## WRITTEN INSTRUCTION
Make an exact copy of the records, dropping all pictures.

Stored records:

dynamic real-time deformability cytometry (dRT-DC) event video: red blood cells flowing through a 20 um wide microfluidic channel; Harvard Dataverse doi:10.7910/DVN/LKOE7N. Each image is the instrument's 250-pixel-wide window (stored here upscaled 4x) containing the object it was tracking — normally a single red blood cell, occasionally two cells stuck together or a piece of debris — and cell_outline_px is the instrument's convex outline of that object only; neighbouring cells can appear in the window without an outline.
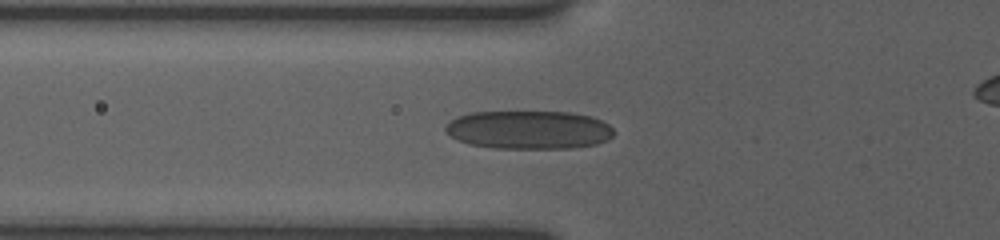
{"species": "human", "species_latin": "Homo sapiens", "temperature_condition": "room temperature", "stored_images_in_passage": 33, "camera_frame_rate_fps": 3000, "um_per_image_px": 0.085, "donor": {"sex": "female"}, "frame": {"image": 1, "passage_image": 2, "time_ms": 0.333, "image_size_px": [1000, 240], "cell_outline_px": [[616, 132], [608, 140], [596, 144], [572, 148], [492, 148], [468, 144], [444, 132], [444, 128], [456, 116], [472, 112], [572, 112], [592, 116], [608, 124]], "centroid_in_image_um": [44.97, 11.03], "position_along_channel_um": 80.8, "area_um2": 37.86}}
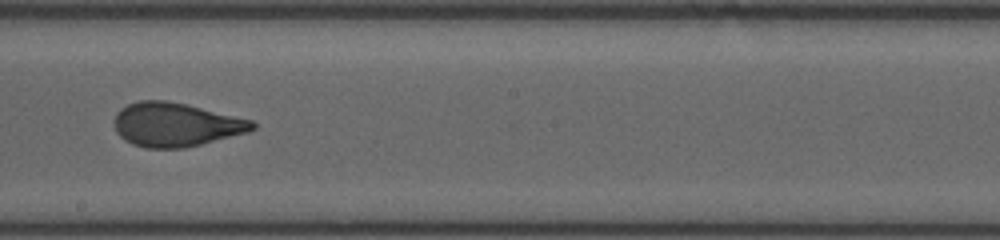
{"frame": {"image": 2, "passage_image": 14, "time_ms": 4.333, "image_size_px": [1000, 240], "cell_outline_px": [[256, 128], [248, 132], [184, 148], [148, 148], [132, 144], [124, 140], [116, 132], [116, 112], [120, 108], [128, 104], [140, 100], [168, 100], [252, 120], [256, 124]], "centroid_in_image_um": [14.92, 10.59], "position_along_channel_um": 233.3, "area_um2": 35.03}}
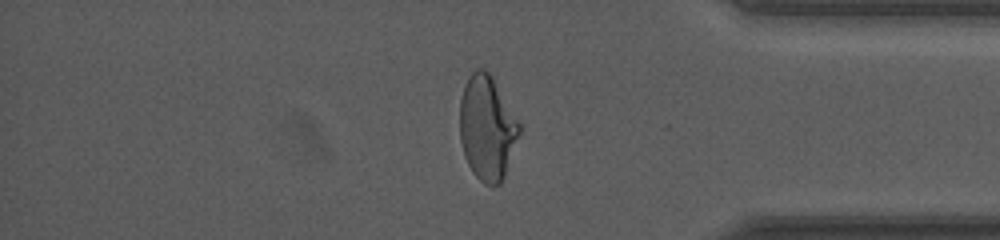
{"frame": {"image": 3, "passage_image": 28, "time_ms": 9.0, "image_size_px": [1000, 240], "cell_outline_px": [[520, 132], [504, 176], [500, 184], [484, 184], [472, 172], [464, 156], [460, 140], [460, 96], [472, 72], [480, 68], [484, 68], [492, 76], [520, 124]], "centroid_in_image_um": [41.39, 10.87], "position_along_channel_um": 393.8, "area_um2": 35.78}}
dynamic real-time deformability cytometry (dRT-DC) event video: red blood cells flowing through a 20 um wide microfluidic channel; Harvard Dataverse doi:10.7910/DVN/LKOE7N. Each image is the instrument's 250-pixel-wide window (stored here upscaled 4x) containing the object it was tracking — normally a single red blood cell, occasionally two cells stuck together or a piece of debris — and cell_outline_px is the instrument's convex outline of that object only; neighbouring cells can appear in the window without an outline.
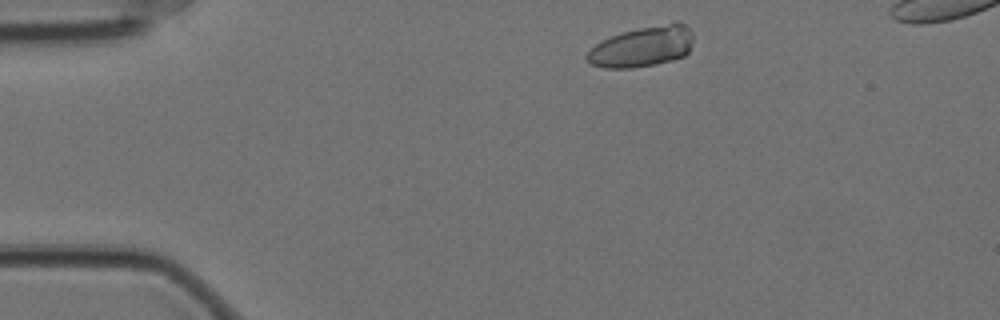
{"species": "Egyptian fruit bat (a non-hibernating species)", "species_latin": "Rousettus aegyptiacus", "temperature_condition": "cold", "stored_images_in_passage": 32, "camera_frame_rate_fps": 3000, "um_per_image_px": 0.085, "animal": {"sex": "female"}, "frame": {"image": 1, "passage_image": 2, "time_ms": 0.333, "image_size_px": [1000, 320], "cell_outline_px": [[692, 40], [688, 52], [684, 56], [672, 60], [656, 64], [632, 68], [604, 68], [592, 64], [584, 56], [596, 44], [612, 36], [624, 32], [640, 28], [676, 20], [680, 20], [692, 32]], "centroid_in_image_um": [54.63, 3.95], "position_along_channel_um": 30.4, "area_um2": 25.03}}
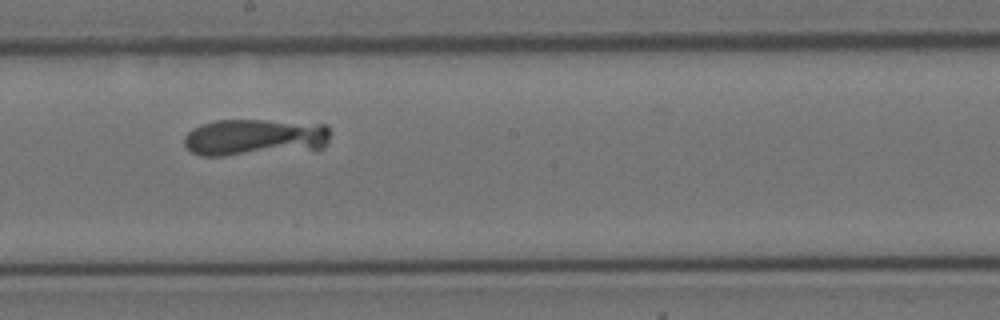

## EXERCISE RESULT
dynamic real-time deformability cytometry (dRT-DC) event video: red blood cells flowing through a 20 um wide microfluidic channel; Harvard Dataverse doi:10.7910/DVN/LKOE7N. Each image is the instrument's 250-pixel-wide window (stored here upscaled 4x) containing the object it was tracking — normally a single red blood cell, occasionally two cells stuck together or a piece of debris — and cell_outline_px is the instrument's convex outline of that object only; neighbouring cells can appear in the window without an outline.
{"species": "human", "species_latin": "Homo sapiens", "temperature_condition": "room temperature", "stored_images_in_passage": 33, "camera_frame_rate_fps": 3000, "um_per_image_px": 0.085, "donor": {"sex": "female"}, "frame": {"image": 1, "passage_image": 2, "time_ms": 0.333, "image_size_px": [1000, 240], "cell_outline_px": [[616, 132], [608, 140], [596, 144], [572, 148], [492, 148], [468, 144], [444, 132], [444, 128], [456, 116], [472, 112], [572, 112], [592, 116], [608, 124]], "centroid_in_image_um": [44.97, 11.03], "position_along_channel_um": 80.8, "area_um2": 37.86}}
{"frame": {"image": 2, "passage_image": 14, "time_ms": 4.333, "image_size_px": [1000, 240], "cell_outline_px": [[256, 128], [248, 132], [184, 148], [148, 148], [132, 144], [124, 140], [116, 132], [116, 112], [120, 108], [128, 104], [140, 100], [168, 100], [252, 120], [256, 124]], "centroid_in_image_um": [14.92, 10.59], "position_along_channel_um": 233.3, "area_um2": 35.03}}
{"frame": {"image": 3, "passage_image": 28, "time_ms": 9.0, "image_size_px": [1000, 240], "cell_outline_px": [[520, 132], [504, 176], [500, 184], [484, 184], [472, 172], [464, 156], [460, 140], [460, 96], [472, 72], [480, 68], [484, 68], [492, 76], [520, 124]], "centroid_in_image_um": [41.39, 10.87], "position_along_channel_um": 393.8, "area_um2": 35.78}}
dynamic real-time deformability cytometry (dRT-DC) event video: red blood cells flowing through a 20 um wide microfluidic channel; Harvard Dataverse doi:10.7910/DVN/LKOE7N. Each image is the instrument's 250-pixel-wide window (stored here upscaled 4x) containing the object it was tracking — normally a single red blood cell, occasionally two cells stuck together or a piece of debris — and cell_outline_px is the instrument's convex outline of that object only; neighbouring cells can appear in the window without an outline.
{"species": "Egyptian fruit bat (a non-hibernating species)", "species_latin": "Rousettus aegyptiacus", "temperature_condition": "cold", "stored_images_in_passage": 32, "camera_frame_rate_fps": 3000, "um_per_image_px": 0.085, "animal": {"sex": "female"}, "frame": {"image": 1, "passage_image": 2, "time_ms": 0.333, "image_size_px": [1000, 320], "cell_outline_px": [[692, 40], [688, 52], [684, 56], [672, 60], [656, 64], [632, 68], [604, 68], [592, 64], [584, 56], [596, 44], [612, 36], [624, 32], [640, 28], [676, 20], [680, 20], [692, 32]], "centroid_in_image_um": [54.63, 3.95], "position_along_channel_um": 30.4, "area_um2": 25.03}}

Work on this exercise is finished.